WAAB, the same article notes that the declaration of anathema by a Pope basically counts as an implied piece of infallible teaching, as by doing so it satisfies the conditions of defining a doctrine of faith and/or morals that must be held (contra to the anathema) by the whole church, thus also satisfying the condition that the Pope is speaking in his office as shepherd and teacher of all Christians, and by virtue of his supreme apostolic authority.
We know of notorious cases where a Pope declared something anathema and then had to reverse later, of course (such as declaring acceptance of any Latin translation other than a particular one just made to be anathema–and then discovering that the translation was in significant error somewhere, requiring an updated reprint for the new translation!)
But if that’s true, then papal anathemas don’t necessarily hold; but if papal anathemas don’t necessarily count as infallible teaching, then anything similarly meeting the conditions doesn’t necessarily count either.

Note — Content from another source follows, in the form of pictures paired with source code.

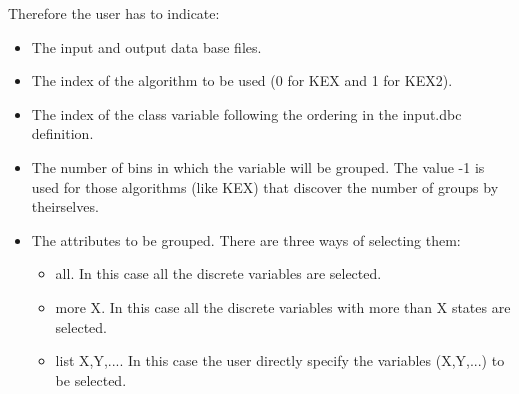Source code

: Therefore the user has to indicate:
\begin{itemize}
\item The input and output data base files.
\item The index of the algorithm to be used (0 for KEX and 1 for KEX2).
\item The index of the class variable following the ordering in the input.dbc definition.
\item The number of bins in which the variable will be grouped. The value 
-1 is used for those algorithms (like KEX) that discover the number of groups by theirselves.
\item The attributes to be grouped. There are three ways of selecting them:
\begin{itemize}
\item {\sf all}. In this case all the discrete variables are selected.
\item {\sf more X}. In this case all the discrete variables with more than X states are selected.
\item {\sf list X,Y,...}. In this case the user directly specify the variables (X,Y,...) to be selected.
\end{itemize}
\end{itemize}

Alex, nifty though that is (a Pope on Twitter feed!!–who would have thought I’d live to see the day…), it isn’t any different than the standard Arm doctrine in itself. The “redeem” language sounded more interesting earlier, because the RCC has previously held assurances much like Calvinists about the assurance of salvation for those whom God has redeemed (which is where the Calvs historically traced their emphasis through). But I can’t find anything in the Catechism indicating those whom God redeems He will surely save into the life of Christ.